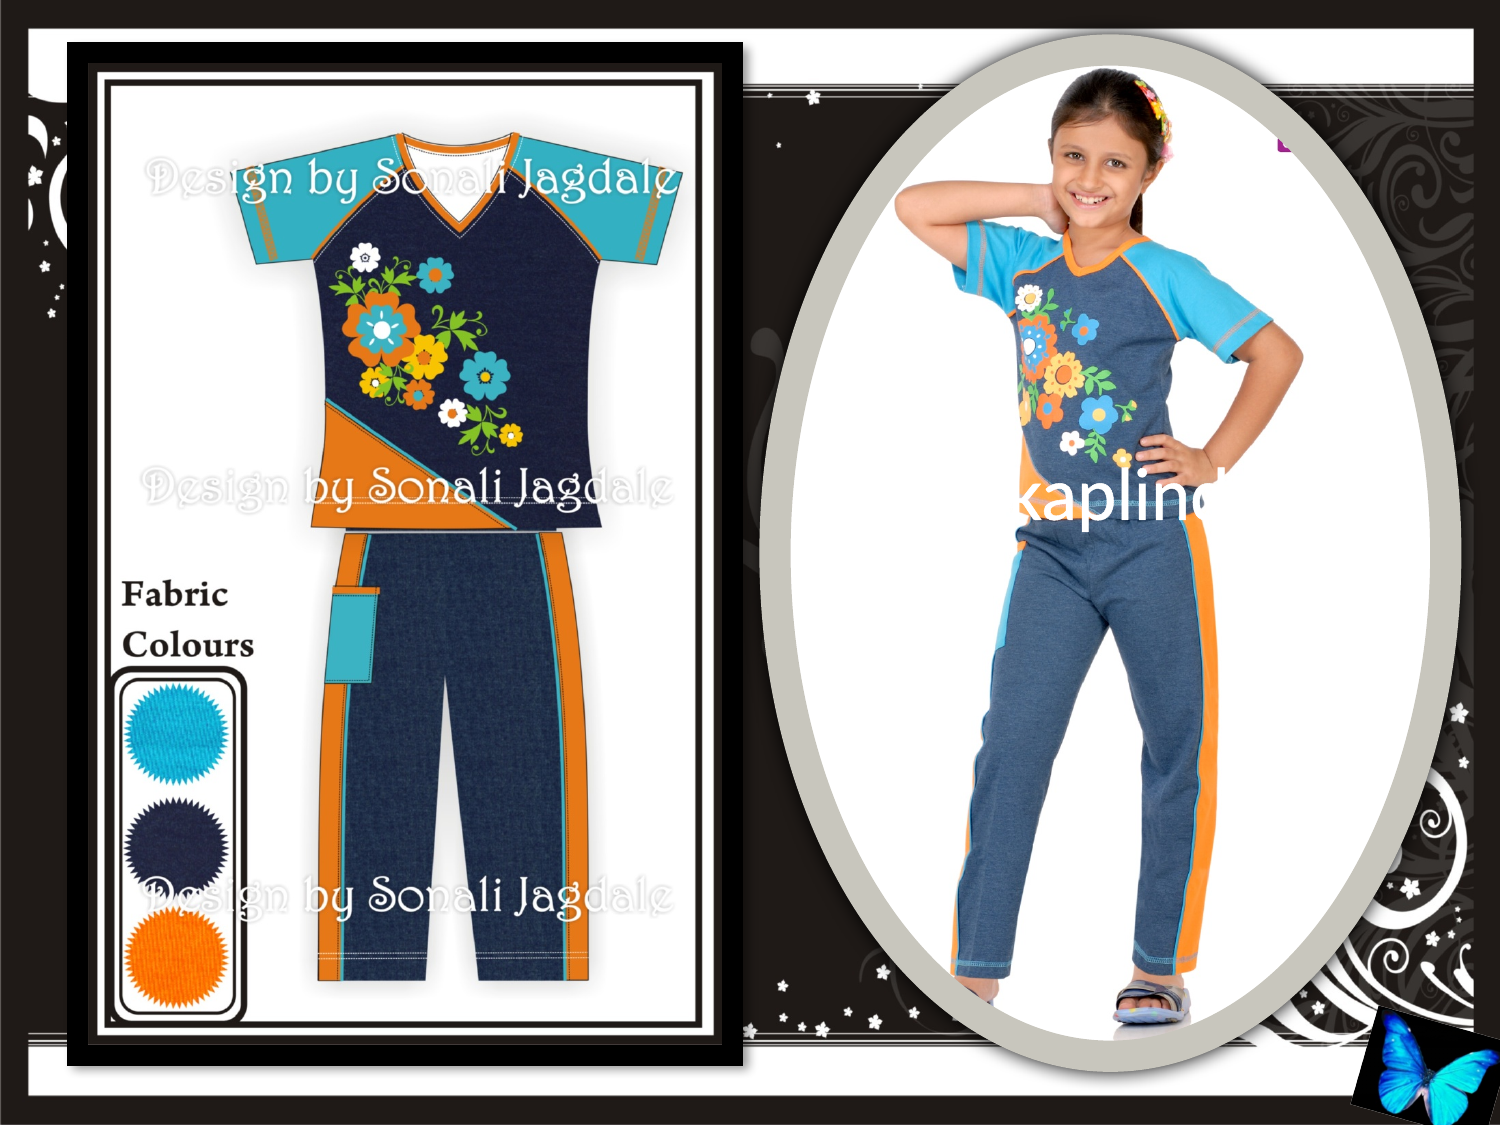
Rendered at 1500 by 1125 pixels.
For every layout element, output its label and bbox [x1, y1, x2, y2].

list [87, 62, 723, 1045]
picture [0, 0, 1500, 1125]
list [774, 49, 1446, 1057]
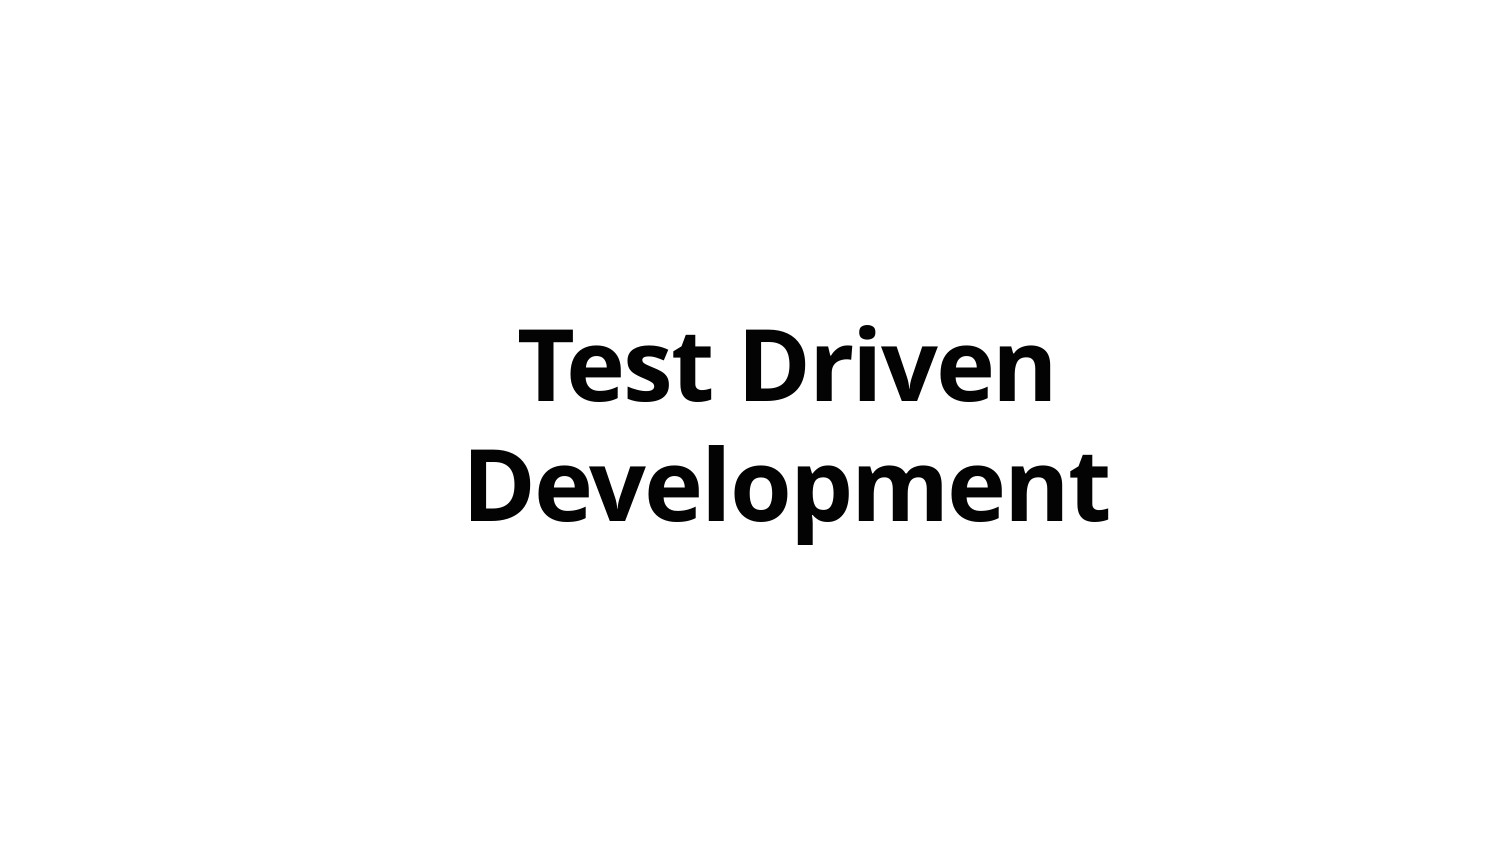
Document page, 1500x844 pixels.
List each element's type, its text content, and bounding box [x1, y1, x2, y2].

**What to do:** Output the material above exactly, without pictures.

**Solution to the exercise:**
Rendered at 1500 by 1125 pixels.
For every layout element, output its label and bbox [x1, y1, x2, y2].

list [87, 62, 723, 1045]
picture [0, 0, 1500, 1125]
list [774, 49, 1446, 1057]
Document page, 1500x844 pixels.
List each element's type, its text content, and bounding box [x1, y1, x2, y2].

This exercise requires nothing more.